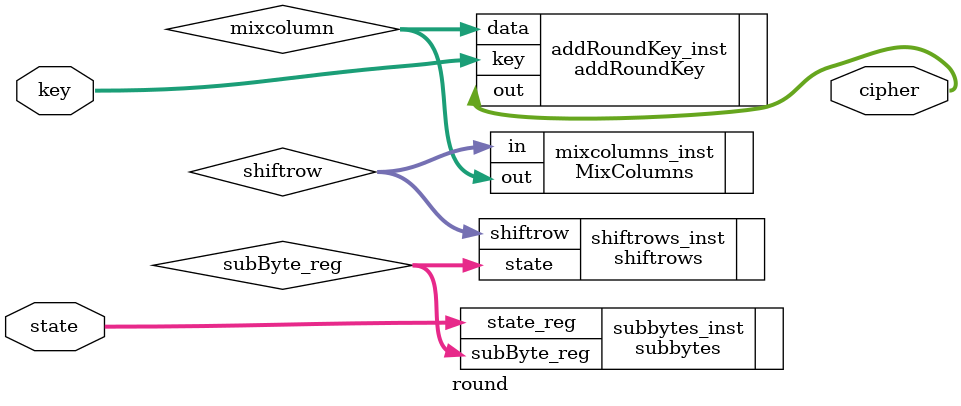
<source format=v>
module round (
    input [127:0] state,
    input [127:0] key,
    output [127:0] cipher
);

    // Declare signals
    wire [127:0] subByte_reg;
    wire [127:0] shiftrow;
    wire [127:0] mixcolumn;

    // Instantiate subbytes module
    subbytes subbytes_inst (
        .state_reg(state),
        .subByte_reg(subByte_reg)
    );

    // Instantiate shiftrows module
    shiftrows shiftrows_inst (
        .state(subByte_reg),
        .shiftrow(shiftrow)
    );

    // Instantiate mix columns
    MixColumns mixcolumns_inst (
        .in(shiftrow),
        .out(mixcolumn)
    );

    // Use the expanded key in your other modules
    // Note: You'll need to select the correct 128 bits from the expanded key
    addRoundKey addRoundKey_inst (
        .data(mixcolumn),
        .key(key),  // Use the first 128 bits of the expanded key
        .out(cipher)
    );

endmodule
</source>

## TASK BRIEF
Give back every entry in its exact wording, leaving the pictures out.

## TASK SOLUTION
<source format=v>
module round (
    input [127:0] state,
    input [127:0] key,
    output [127:0] cipher
);

    // Declare signals
    wire [127:0] subByte_reg;
    wire [127:0] shiftrow;
    wire [127:0] mixcolumn;

    // Instantiate subbytes module
    subbytes subbytes_inst (
        .state_reg(state),
        .subByte_reg(subByte_reg)
    );

    // Instantiate shiftrows module
    shiftrows shiftrows_inst (
        .state(subByte_reg),
        .shiftrow(shiftrow)
    );

    // Instantiate mix columns
    MixColumns mixcolumns_inst (
        .in(shiftrow),
        .out(mixcolumn)
    );

    // Use the expanded key in your other modules
    // Note: You'll need to select the correct 128 bits from the expanded key
    addRoundKey addRoundKey_inst (
        .data(mixcolumn),
        .key(key),  // Use the first 128 bits of the expanded key
        .out(cipher)
    );

endmodule
</source>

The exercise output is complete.